Jonathan
You have my sympathies.
But a system which cannot reliably ensure that the patient's own GP, who has
the responsibility of their care the moment they are discharged from
hospital, is hard-pressed to include what you suggest.
If it's any consolation, the quality of discharge flimsy, intended to be
received by us within a week of discharge, usually includes the following
minimum data set:
Label
Admission date (to the nearest few days)
Best guess about what was wrong
Medication on discharge
Outpatient appointment
If you hold out for anything, hold out for the dictated letter with the
results in, 2 months later, usually done by the next SHO on the rotation!
That, lamentably, is where the Hospital/Primary Care interface is at. Any
suggestions that don't involve dynamite?
Andrew Mowat
-----Original Message-----
From: The list will be of relevance to all trainees including
undergraduates and [mailto:[log in to unmask]] On Behalf Of
Jonathan Marrow
Sent: Thursday, February 08, 2001 2:27 PM
To: [log in to unmask]
Subject: Re: Discharge Letters
Dear all
Years ago I persuaded our Medical Board (of which I was then Chairman) that
A&E would get sent a copy of discharge letter whenever we had referred a
patient for admission.
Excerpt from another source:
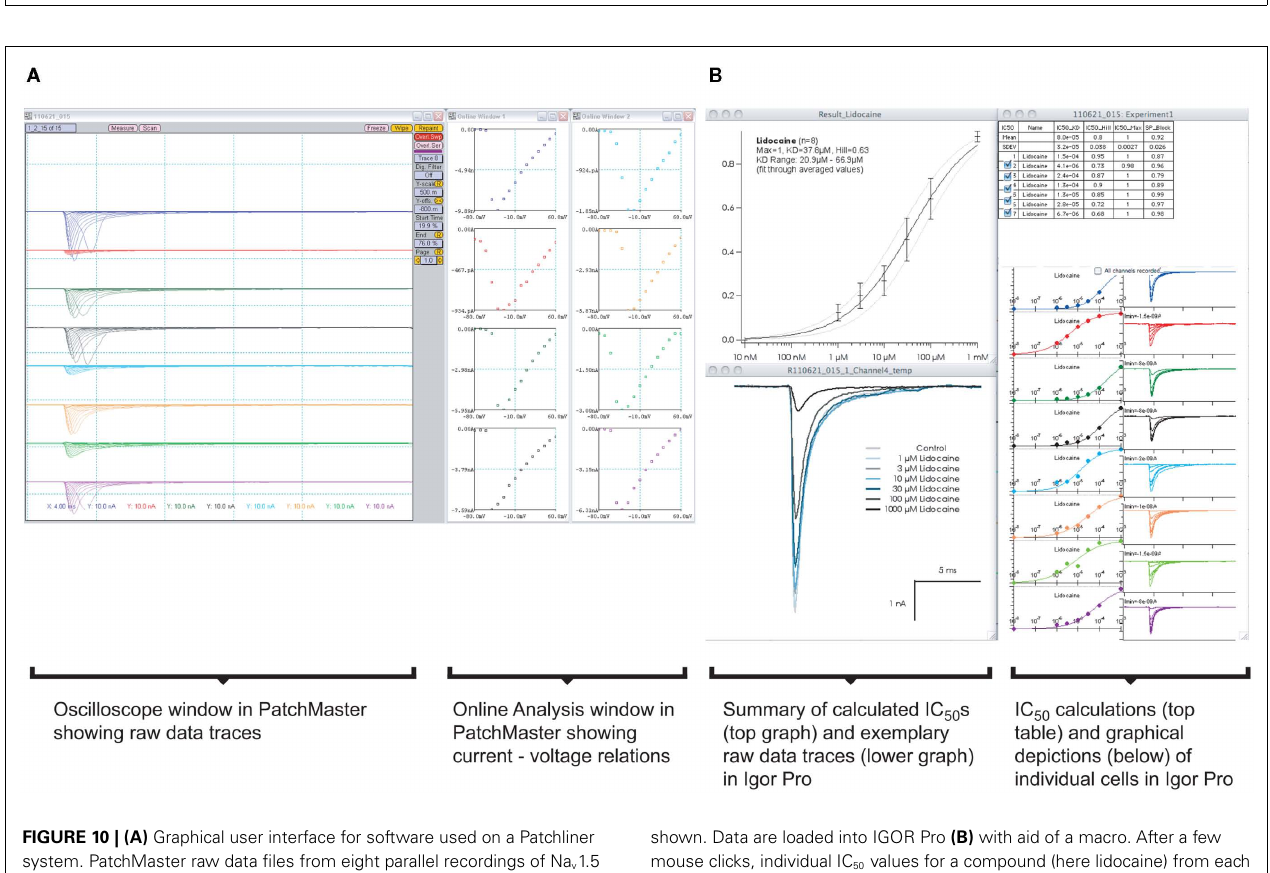
FIGURE 9 | Multiple compound additions can be performed, allowing the generation of full concentration response curves on individual cells. (A) P2X 2/3 receptors expressed in a 1321N1 cell were repeatedly activated by 10 μ M ATP (three times activation with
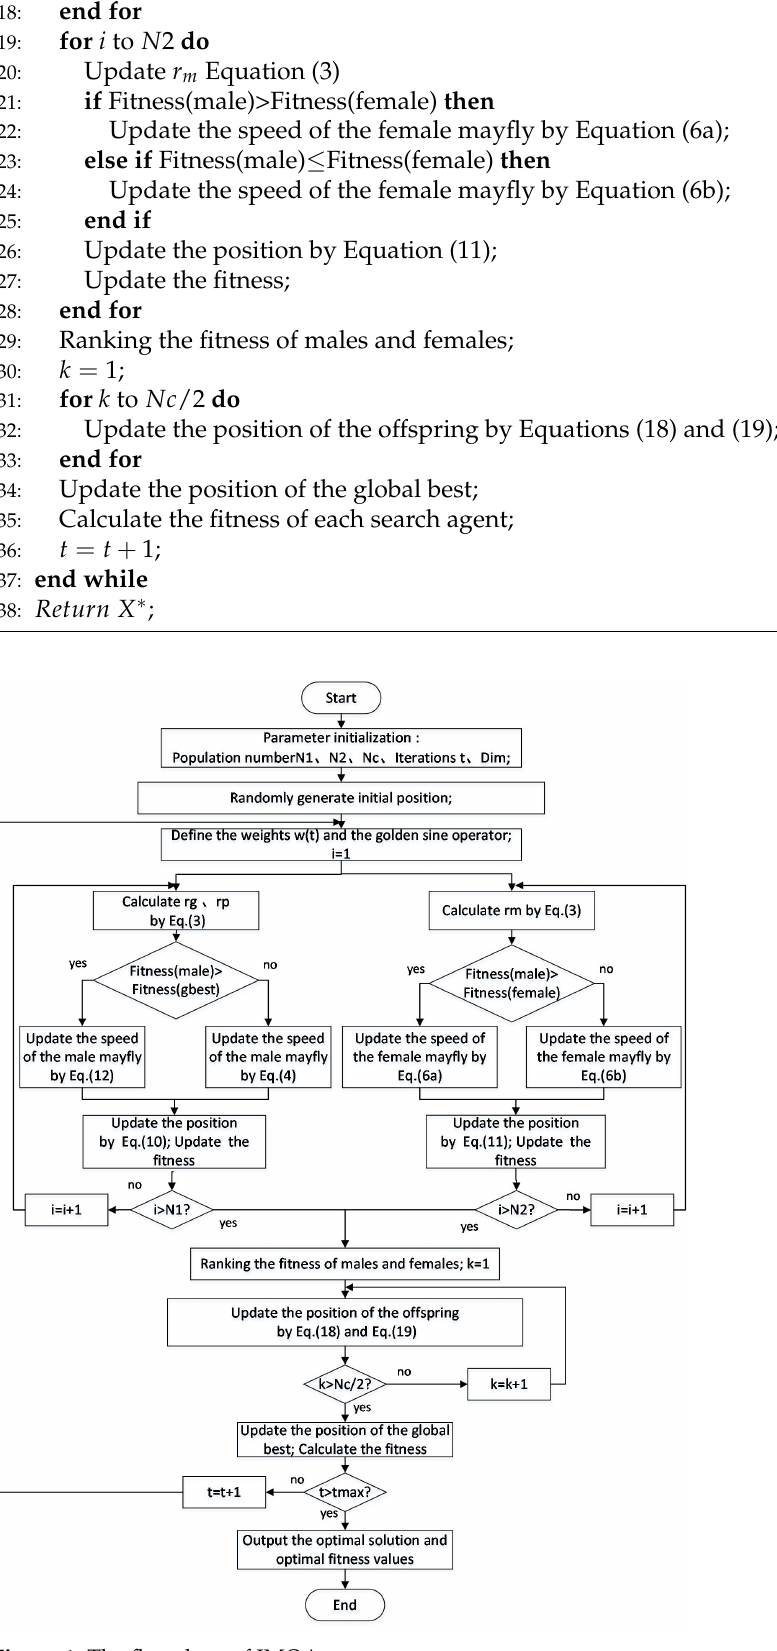
Figure 1. The flowchart of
These can relatively easily been sent to the
refrring A&E doc by the same system as many departments notify of missed
xray abnormalities.
That was years ago. Did it happen? No, with occasional honourable
exceptions, it is still only moans and groans which come back. "Think of
the trees" was one excuse. I still see this as the most practical method.
It does need input and maintenance, not just a one-off initiative.
We also learn that things which a committee accepts when they are the
Chairman's idea by no means always happen.